Der Betroffene ist vollkommen machtlos. Förmliche Verfügungen mit
Begründung und Rechtsmittelbelehrung, wie diese etwa im Strafvollzug beim
sogenannten Zwang im Zwang (z.B. Arrest) obligatorisch sind, werden keine
erlassen. Der Arztentscheid wird sofort vollzogen. Das Institut der
aufschiebenden Wirkung ist gänzlich unbekannt. Der Schutz von
Zwangspsychiatrisierten vor Uebergriffen sollte eine Selbstverständlichkeit
sein. Das Gegenteil ist leider der Fall. Regelmässig kämpfen sie allein auf
weiter Flur gegen Einschliessung und Zwangsbehandlung.

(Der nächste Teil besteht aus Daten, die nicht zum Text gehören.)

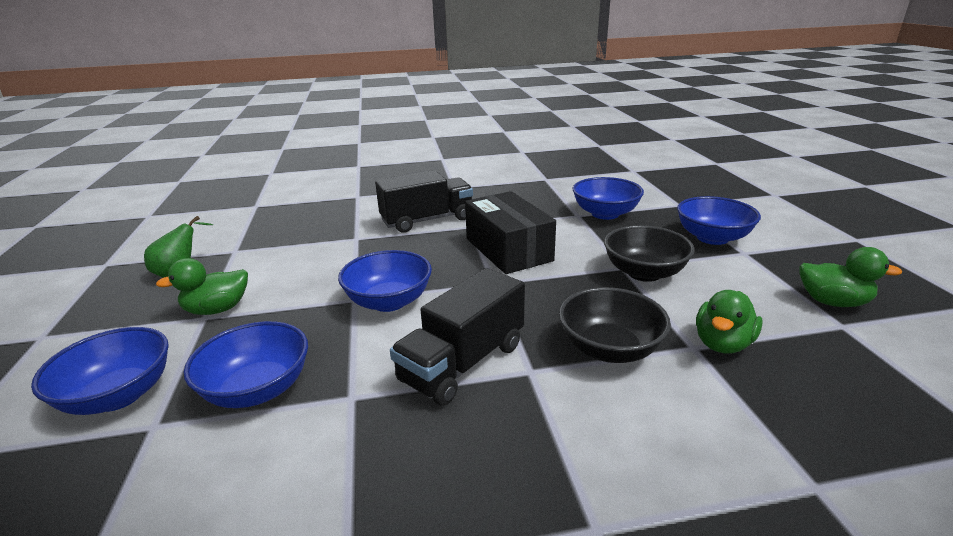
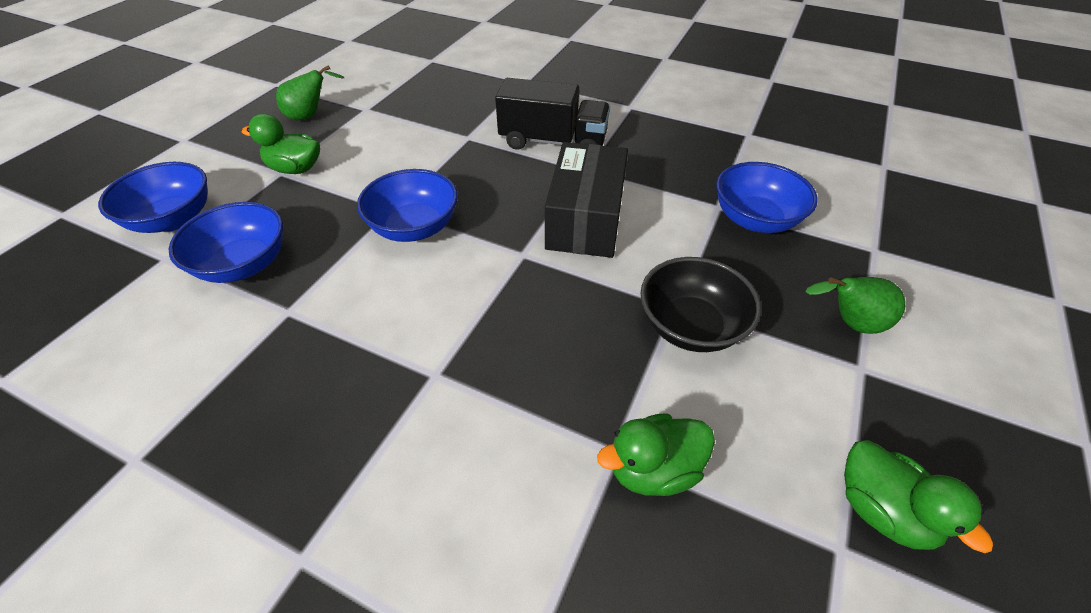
camera: 35 degrees right, 20 degrees up
black truck [390,268,525,406] -> none
black bowl [559,287,671,363] -> none
blue bowl [677,196,761,245] -> green pear [806,277,905,334]

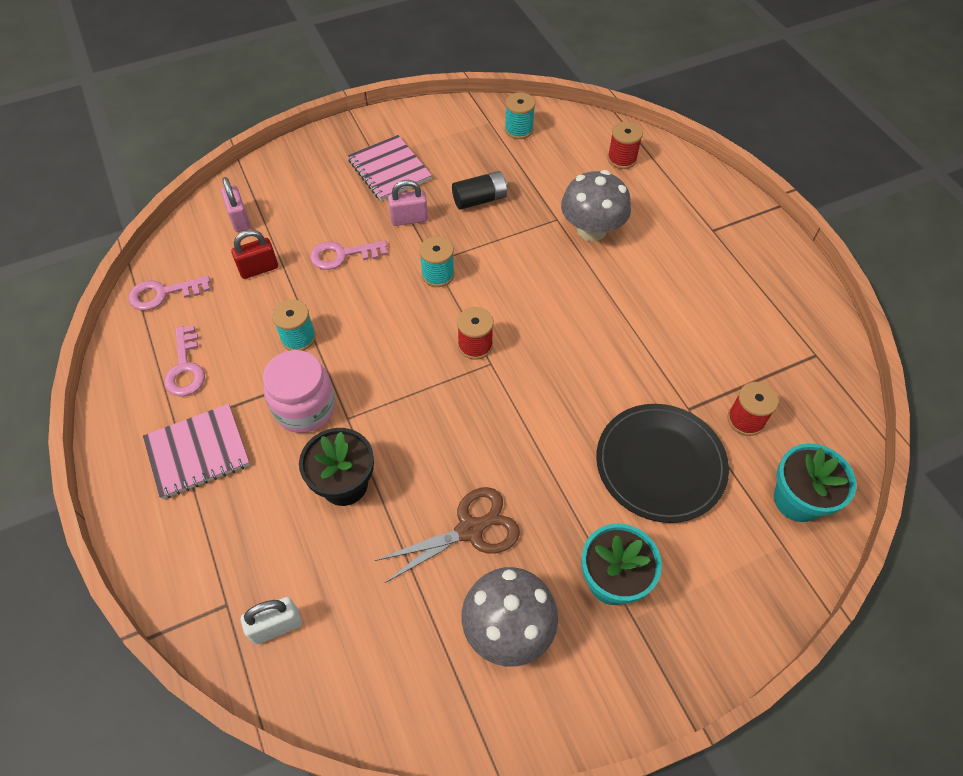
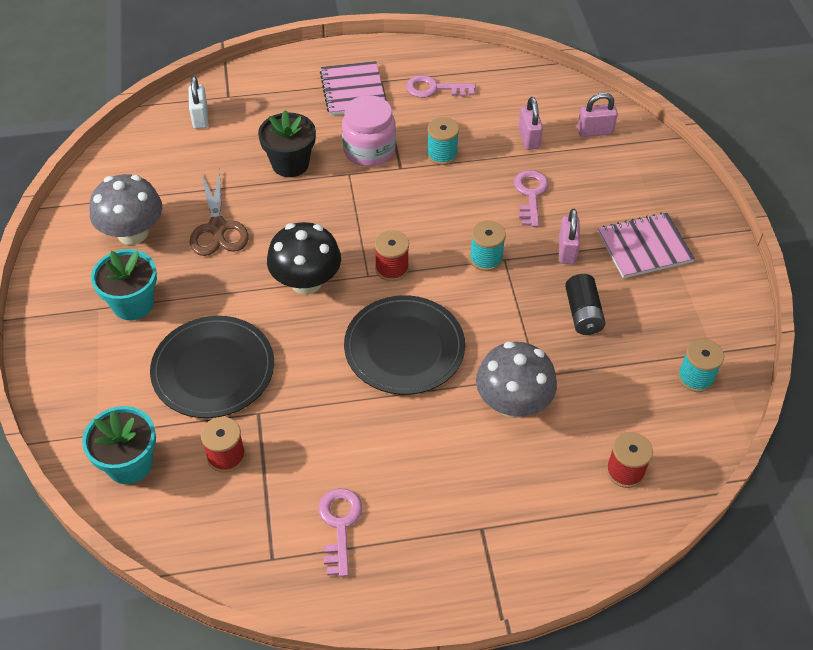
camera: 105 degrees right, 5 degrees down
pink key [128,276,210,311] -> pink key moved to [319,488,362,577]
red padlock [231,230,278,279] -> pink padlock [518,97,543,150]
none -> black mushroom [267,222,341,295]
none -> black plate [344,295,465,395]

Anwälte beispielsweise, die sich im
Bereich der Zwangspsychiatrie spezialisiert haben, lassen sich in der
Schweiz an einer Hand abzählen. Während im Bereich der Freiheitsstrafen das
Institut der Verteidigung wohleingeführt und gar als Menschenrecht
anerkannt ist, ist die bei der zivilrechtlichen Freiheitsentziehung
gesetzlich vorgesehene Rechtsverbeiständung praktisch toter Buchstabe geblieben.
Die Gründe der Untervertretung sind unschwer zu entdecken. Bei der Lösung
der mit einer Entlassung zusammenhängenden Probleme ist der Anwalt meist
überfordert. Als Vertreter von Zwangspsychiatrisierten ebenfalls in
Betracht fallende Laien und Sozialarbeiter sind lahmgelegt, wenn die
Anstalten den Betroffenen auf den Rechtsweg verweisen. Aerzte, welche die
psychiatrischen Diagnosen als Etikettenschwindel blosslegen, sind rar.